--- Directions ---
Restate the records word for word, omitting nothing.

--- Material to process ---
============
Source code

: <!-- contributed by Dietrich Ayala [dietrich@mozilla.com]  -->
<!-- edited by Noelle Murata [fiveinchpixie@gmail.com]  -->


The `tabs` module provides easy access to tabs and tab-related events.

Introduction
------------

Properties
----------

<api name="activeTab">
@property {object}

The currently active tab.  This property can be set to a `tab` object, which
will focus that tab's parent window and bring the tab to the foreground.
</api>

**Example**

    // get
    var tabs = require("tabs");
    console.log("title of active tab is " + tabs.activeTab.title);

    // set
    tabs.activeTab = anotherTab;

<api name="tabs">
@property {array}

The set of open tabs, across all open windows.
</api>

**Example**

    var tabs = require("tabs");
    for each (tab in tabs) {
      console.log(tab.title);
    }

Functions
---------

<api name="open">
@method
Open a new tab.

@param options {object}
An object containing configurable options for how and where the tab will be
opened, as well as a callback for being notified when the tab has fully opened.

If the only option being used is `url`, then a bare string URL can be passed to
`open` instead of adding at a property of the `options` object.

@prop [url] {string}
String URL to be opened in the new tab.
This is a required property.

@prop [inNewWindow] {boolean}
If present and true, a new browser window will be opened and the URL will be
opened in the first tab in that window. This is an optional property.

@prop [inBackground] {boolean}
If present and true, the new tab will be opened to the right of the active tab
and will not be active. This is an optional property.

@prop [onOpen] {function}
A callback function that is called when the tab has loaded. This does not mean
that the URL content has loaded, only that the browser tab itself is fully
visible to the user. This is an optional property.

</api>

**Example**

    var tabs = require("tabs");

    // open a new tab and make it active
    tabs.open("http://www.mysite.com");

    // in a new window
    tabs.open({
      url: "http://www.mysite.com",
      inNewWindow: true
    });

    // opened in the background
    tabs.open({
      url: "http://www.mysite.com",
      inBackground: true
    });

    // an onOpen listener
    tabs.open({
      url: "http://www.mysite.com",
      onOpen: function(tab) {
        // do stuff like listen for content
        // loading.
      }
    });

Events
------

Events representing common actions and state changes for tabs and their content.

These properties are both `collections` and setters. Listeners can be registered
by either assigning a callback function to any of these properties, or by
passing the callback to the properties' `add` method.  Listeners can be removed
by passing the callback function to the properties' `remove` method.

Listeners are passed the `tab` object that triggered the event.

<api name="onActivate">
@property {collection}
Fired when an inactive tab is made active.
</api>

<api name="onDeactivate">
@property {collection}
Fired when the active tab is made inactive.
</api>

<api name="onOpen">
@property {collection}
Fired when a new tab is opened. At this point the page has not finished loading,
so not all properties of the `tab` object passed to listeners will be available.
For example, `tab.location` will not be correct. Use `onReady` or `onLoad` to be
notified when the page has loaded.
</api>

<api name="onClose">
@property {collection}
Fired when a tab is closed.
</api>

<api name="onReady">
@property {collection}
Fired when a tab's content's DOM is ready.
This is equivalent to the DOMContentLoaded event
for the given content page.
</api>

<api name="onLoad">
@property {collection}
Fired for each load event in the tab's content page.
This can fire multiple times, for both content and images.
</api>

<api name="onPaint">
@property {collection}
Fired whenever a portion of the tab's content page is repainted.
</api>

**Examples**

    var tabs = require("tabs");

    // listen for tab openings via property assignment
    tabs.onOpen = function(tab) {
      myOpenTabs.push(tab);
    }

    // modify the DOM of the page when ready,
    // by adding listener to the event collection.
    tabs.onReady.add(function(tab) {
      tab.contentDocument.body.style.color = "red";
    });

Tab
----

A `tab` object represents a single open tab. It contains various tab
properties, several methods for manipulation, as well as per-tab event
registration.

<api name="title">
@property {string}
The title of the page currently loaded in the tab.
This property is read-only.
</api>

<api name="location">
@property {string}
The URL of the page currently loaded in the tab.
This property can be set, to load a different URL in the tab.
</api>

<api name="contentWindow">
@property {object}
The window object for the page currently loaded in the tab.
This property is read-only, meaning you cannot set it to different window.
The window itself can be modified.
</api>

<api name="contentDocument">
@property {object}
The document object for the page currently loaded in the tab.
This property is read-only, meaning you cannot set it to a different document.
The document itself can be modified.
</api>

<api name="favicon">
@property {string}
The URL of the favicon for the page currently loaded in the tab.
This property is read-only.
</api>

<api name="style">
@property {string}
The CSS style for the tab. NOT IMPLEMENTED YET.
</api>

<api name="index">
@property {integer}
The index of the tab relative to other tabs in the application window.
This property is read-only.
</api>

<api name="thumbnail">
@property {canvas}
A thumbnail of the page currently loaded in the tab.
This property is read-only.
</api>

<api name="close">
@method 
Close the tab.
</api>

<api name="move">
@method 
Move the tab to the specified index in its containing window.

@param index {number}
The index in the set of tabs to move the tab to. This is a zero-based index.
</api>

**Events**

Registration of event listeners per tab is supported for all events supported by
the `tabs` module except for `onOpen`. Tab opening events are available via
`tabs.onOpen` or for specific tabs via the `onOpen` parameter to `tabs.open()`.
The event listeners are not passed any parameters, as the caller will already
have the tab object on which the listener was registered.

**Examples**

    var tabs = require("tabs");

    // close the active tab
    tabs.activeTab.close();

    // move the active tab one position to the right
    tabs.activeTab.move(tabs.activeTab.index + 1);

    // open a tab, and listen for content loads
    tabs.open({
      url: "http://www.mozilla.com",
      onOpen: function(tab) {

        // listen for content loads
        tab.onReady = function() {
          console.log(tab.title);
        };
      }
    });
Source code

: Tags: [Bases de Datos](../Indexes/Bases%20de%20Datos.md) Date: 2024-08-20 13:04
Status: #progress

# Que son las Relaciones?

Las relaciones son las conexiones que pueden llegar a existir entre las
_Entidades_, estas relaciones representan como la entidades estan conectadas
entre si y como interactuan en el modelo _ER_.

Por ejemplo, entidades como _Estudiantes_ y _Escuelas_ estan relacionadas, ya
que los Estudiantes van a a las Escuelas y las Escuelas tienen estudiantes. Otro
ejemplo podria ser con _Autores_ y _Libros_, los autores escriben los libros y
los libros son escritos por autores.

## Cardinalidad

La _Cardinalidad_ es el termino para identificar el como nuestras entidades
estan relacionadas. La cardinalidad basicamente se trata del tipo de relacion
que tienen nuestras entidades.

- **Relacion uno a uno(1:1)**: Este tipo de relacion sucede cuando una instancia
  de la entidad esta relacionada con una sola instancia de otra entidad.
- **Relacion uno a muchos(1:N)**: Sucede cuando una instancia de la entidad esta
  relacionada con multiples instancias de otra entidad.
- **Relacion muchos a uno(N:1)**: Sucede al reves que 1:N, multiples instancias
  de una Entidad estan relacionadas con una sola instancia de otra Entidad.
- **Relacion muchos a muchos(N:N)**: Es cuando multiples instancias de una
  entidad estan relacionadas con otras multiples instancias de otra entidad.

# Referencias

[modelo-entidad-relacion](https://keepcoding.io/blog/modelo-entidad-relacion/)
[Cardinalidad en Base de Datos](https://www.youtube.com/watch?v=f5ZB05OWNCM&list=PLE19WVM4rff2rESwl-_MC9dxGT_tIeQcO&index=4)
============
--- Exercise result ---
Source code

: <!-- contributed by Dietrich Ayala [dietrich@mozilla.com]  -->
<!-- edited by Noelle Murata [fiveinchpixie@gmail.com]  -->


The `tabs` module provides easy access to tabs and tab-related events.

Introduction
------------

Properties
----------

<api name="activeTab">
@property {object}

The currently active tab.  This property can be set to a `tab` object, which
will focus that tab's parent window and bring the tab to the foreground.
</api>

**Example**

    // get
    var tabs = require("tabs");
    console.log("title of active tab is " + tabs.activeTab.title);

    // set
    tabs.activeTab = anotherTab;

<api name="tabs">
@property {array}

The set of open tabs, across all open windows.
</api>

**Example**

    var tabs = require("tabs");
    for each (tab in tabs) {
      console.log(tab.title);
    }

Functions
---------

<api name="open">
@method
Open a new tab.

@param options {object}
An object containing configurable options for how and where the tab will be
opened, as well as a callback for being notified when the tab has fully opened.

If the only option being used is `url`, then a bare string URL can be passed to
`open` instead of adding at a property of the `options` object.

@prop [url] {string}
String URL to be opened in the new tab.
This is a required property.

@prop [inNewWindow] {boolean}
If present and true, a new browser window will be opened and the URL will be
opened in the first tab in that window. This is an optional property.

@prop [inBackground] {boolean}
If present and true, the new tab will be opened to the right of the active tab
and will not be active. This is an optional property.

@prop [onOpen] {function}
A callback function that is called when the tab has loaded. This does not mean
that the URL content has loaded, only that the browser tab itself is fully
visible to the user. This is an optional property.

</api>

**Example**

    var tabs = require("tabs");

    // open a new tab and make it active
    tabs.open("http://www.mysite.com");

    // in a new window
    tabs.open({
      url: "http://www.mysite.com",
      inNewWindow: true
    });

    // opened in the background
    tabs.open({
      url: "http://www.mysite.com",
      inBackground: true
    });

    // an onOpen listener
    tabs.open({
      url: "http://www.mysite.com",
      onOpen: function(tab) {
        // do stuff like listen for content
        // loading.
      }
    });

Events
------

Events representing common actions and state changes for tabs and their content.

These properties are both `collections` and setters. Listeners can be registered
by either assigning a callback function to any of these properties, or by
passing the callback to the properties' `add` method.  Listeners can be removed
by passing the callback function to the properties' `remove` method.

Listeners are passed the `tab` object that triggered the event.

<api name="onActivate">
@property {collection}
Fired when an inactive tab is made active.
</api>

<api name="onDeactivate">
@property {collection}
Fired when the active tab is made inactive.
</api>

<api name="onOpen">
@property {collection}
Fired when a new tab is opened. At this point the page has not finished loading,
so not all properties of the `tab` object passed to listeners will be available.
For example, `tab.location` will not be correct. Use `onReady` or `onLoad` to be
notified when the page has loaded.
</api>

<api name="onClose">
@property {collection}
Fired when a tab is closed.
</api>

<api name="onReady">
@property {collection}
Fired when a tab's content's DOM is ready.
This is equivalent to the DOMContentLoaded event
for the given content page.
</api>

<api name="onLoad">
@property {collection}
Fired for each load event in the tab's content page.
This can fire multiple times, for both content and images.
</api>

<api name="onPaint">
@property {collection}
Fired whenever a portion of the tab's content page is repainted.
</api>

**Examples**

    var tabs = require("tabs");

    // listen for tab openings via property assignment
    tabs.onOpen = function(tab) {
      myOpenTabs.push(tab);
    }

    // modify the DOM of the page when ready,
    // by adding listener to the event collection.
    tabs.onReady.add(function(tab) {
      tab.contentDocument.body.style.color = "red";
    });

Tab
----

A `tab` object represents a single open tab. It contains various tab
properties, several methods for manipulation, as well as per-tab event
registration.

<api name="title">
@property {string}
The title of the page currently loaded in the tab.
This property is read-only.
</api>

<api name="location">
@property {string}
The URL of the page currently loaded in the tab.
This property can be set, to load a different URL in the tab.
</api>

<api name="contentWindow">
@property {object}
The window object for the page currently loaded in the tab.
This property is read-only, meaning you cannot set it to different window.
The window itself can be modified.
</api>

<api name="contentDocument">
@property {object}
The document object for the page currently loaded in the tab.
This property is read-only, meaning you cannot set it to a different document.
The document itself can be modified.
</api>

<api name="favicon">
@property {string}
The URL of the favicon for the page currently loaded in the tab.
This property is read-only.
</api>

<api name="style">
@property {string}
The CSS style for the tab. NOT IMPLEMENTED YET.
</api>

<api name="index">
@property {integer}
The index of the tab relative to other tabs in the application window.
This property is read-only.
</api>

<api name="thumbnail">
@property {canvas}
A thumbnail of the page currently loaded in the tab.
This property is read-only.
</api>

<api name="close">
@method 
Close the tab.
</api>

<api name="move">
@method 
Move the tab to the specified index in its containing window.

@param index {number}
The index in the set of tabs to move the tab to. This is a zero-based index.
</api>

**Events**

Registration of event listeners per tab is supported for all events supported by
the `tabs` module except for `onOpen`. Tab opening events are available via
`tabs.onOpen` or for specific tabs via the `onOpen` parameter to `tabs.open()`.
The event listeners are not passed any parameters, as the caller will already
have the tab object on which the listener was registered.

**Examples**

    var tabs = require("tabs");

    // close the active tab
    tabs.activeTab.close();

    // move the active tab one position to the right
    tabs.activeTab.move(tabs.activeTab.index + 1);

    // open a tab, and listen for content loads
    tabs.open({
      url: "http://www.mozilla.com",
      onOpen: function(tab) {

        // listen for content loads
        tab.onReady = function() {
          console.log(tab.title);
        };
      }
    });
Source code

: Tags: [Bases de Datos](../Indexes/Bases%20de%20Datos.md) Date: 2024-08-20 13:04
Status: #progress

# Que son las Relaciones?

Las relaciones son las conexiones que pueden llegar a existir entre las
_Entidades_, estas relaciones representan como la entidades estan conectadas
entre si y como interactuan en el modelo _ER_.

Por ejemplo, entidades como _Estudiantes_ y _Escuelas_ estan relacionadas, ya
que los Estudiantes van a a las Escuelas y las Escuelas tienen estudiantes. Otro
ejemplo podria ser con _Autores_ y _Libros_, los autores escriben los libros y
los libros son escritos por autores.

## Cardinalidad

La _Cardinalidad_ es el termino para identificar el como nuestras entidades
estan relacionadas. La cardinalidad basicamente se trata del tipo de relacion
que tienen nuestras entidades.

- **Relacion uno a uno(1:1)**: Este tipo de relacion sucede cuando una instancia
  de la entidad esta relacionada con una sola instancia de otra entidad.
- **Relacion uno a muchos(1:N)**: Sucede cuando una instancia de la entidad esta
  relacionada con multiples instancias de otra entidad.
- **Relacion muchos a uno(N:1)**: Sucede al reves que 1:N, multiples instancias
  de una Entidad estan relacionadas con una sola instancia de otra Entidad.
- **Relacion muchos a muchos(N:N)**: Es cuando multiples instancias de una
  entidad estan relacionadas con otras multiples instancias de otra entidad.

# Referencias

[modelo-entidad-relacion](https://keepcoding.io/blog/modelo-entidad-relacion/)
[Cardinalidad en Base de Datos](https://www.youtube.com/watch?v=f5ZB05OWNCM&list=PLE19WVM4rff2rESwl-_MC9dxGT_tIeQcO&index=4)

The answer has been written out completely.